И в этот момент меня впервые прошивает догадкой, что у поведения моего
Ему нельзя, чтобы его нашли. Он среагировал не на присутствие другого мужчины в моём доме. А на опасность для собственной, потрёпанной в горах мохнатой шкуры.
Я роняю ладони.
Ну вот, размечталась. Дура.
А тяжёлые шаги уже прогибают скрипучие половицы почти над нашими головами. Я решаю погрустить о своих неработающих женских чарах как-нибудь потом. Сейчас надо котика спасать.
Кое-как ползу вверх, с трудом попадая по перекладинам лестницы.

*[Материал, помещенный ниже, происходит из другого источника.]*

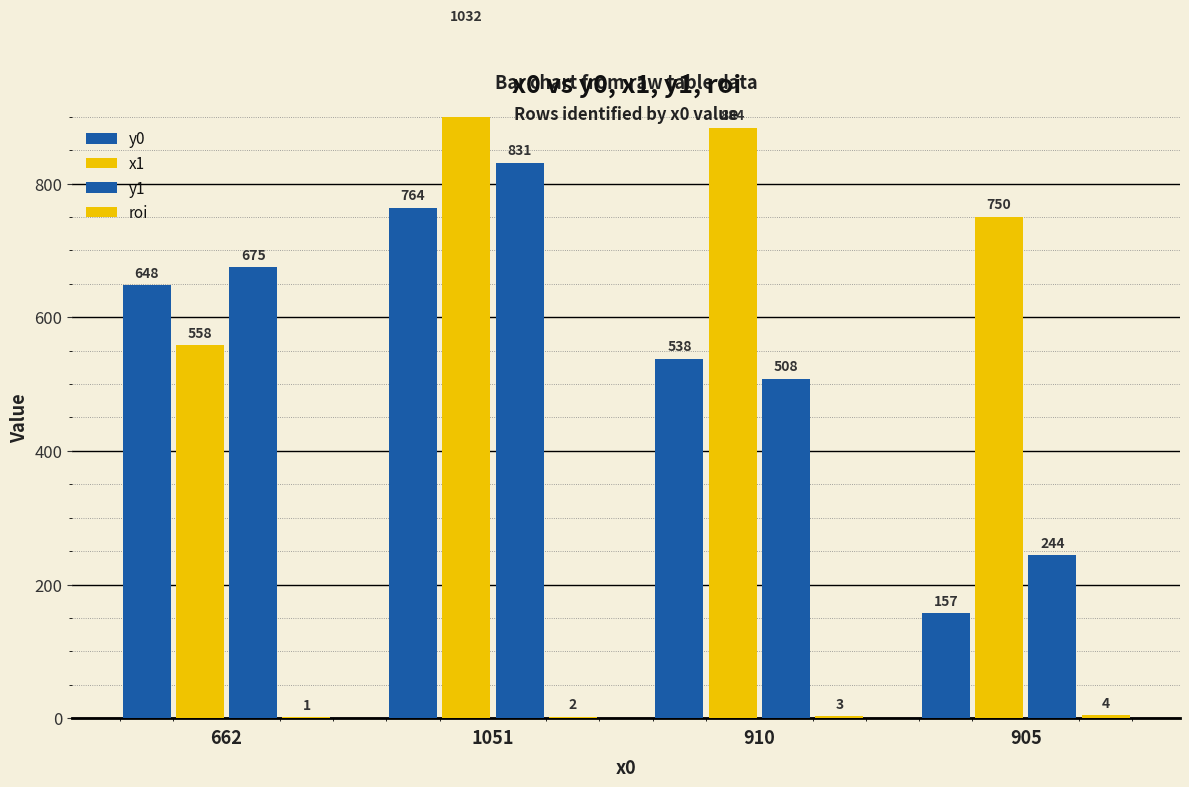

What is the sum of all roi values?

10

Ощущая взгляд, провожающий меня из полумрака. Пристальный, настороженный.
Почему же он так сильно не хочет, чтобы его обнаружили? Может, натворил что-то? Вот сейчас я впервые по-настоящему его испугалась. Или за него?
Мысли сдать даже не возникает.
Мой кот.
Только мой.
В конце концов, взяла с улицы бездомную зверюшку — несёшь ответственность.
Торопливо вылезаю и закрываю плотно крышку люка. Еще и коврик сверху обратно застилаю ногой. Главное, чтоб Арн не подумал, как подозрительно моё поведение. Ведь перед братом нечего скрывать секрет — он же сам и помогал всё устраивать. Собственными руками лестницу собирал, доски для стола моего лабораторного по одной спускал, чтоб там уже, внизу, сколотить… ящик потайной металлический на себе откуда-то припёр. На каждый день рождения — лучший подарок, очередной набор колбочек и реторт. Из самой Империи, за бешеные деньги доставал. Знает, что у меня быстро заканчиваются, когда от очередного эксперимента взрывается чего-нибудь.
Хороший он у меня.
Умный только слишком. И наблюдательный.
С трудом выпутываюсь из медвежьих объятий брата, который меня аж от земли отрывает, так соскучился. Тёмные волосы густые растрёпаны, карие глаза внимательно оглядывают меня с ног до головы, сличают с тем, как он оставил меня в прошлый раз.
Глаза я Арну тоже когда-то от эликсиров спасала и возвращала естественный цвет. Он у нас в папу весь, темненький, это я единственная из всей семьи в матушку покойную светлой уродилась. Но вот эликсиром невидимости из всей нашей семьи злоупотреблял только он. Брат ведь сам в друиды готовился… пока после смерти всей нашей семьи на войне с проклятой Империей не вынужден был принимать родовое место вождя. И тогда освободившуюся вакансию — на беду всего Таарна, как любит добавлять, посмеиваясь, мой несносный братишка — заняла я.
Помню, как испугалась, что серебряные вихри в его глазах — побочный эффект зелья — означают необратимые изменения в крови. Долго корпела над формулой очищения, проэкспериментировала сначала на себе, разумеется. Как радовалась, когда получилось. И как дулась на меня его милая жена, Мэй. Потому что очень уж ей нравились его серебряные глаза, прям как…
Мне — моего котика.
И снова вместо того, чтоб отвечать на расспросы брата о здоровье и своём житье-бытье, рассеянно отговариваюсь какими-то ничего не значащими фразами, а сама усиленно думаю над разгадкой своей персональной головоломки, которая сидит в засаде под нами сейчас и отращивает на всякий случай острющие когти.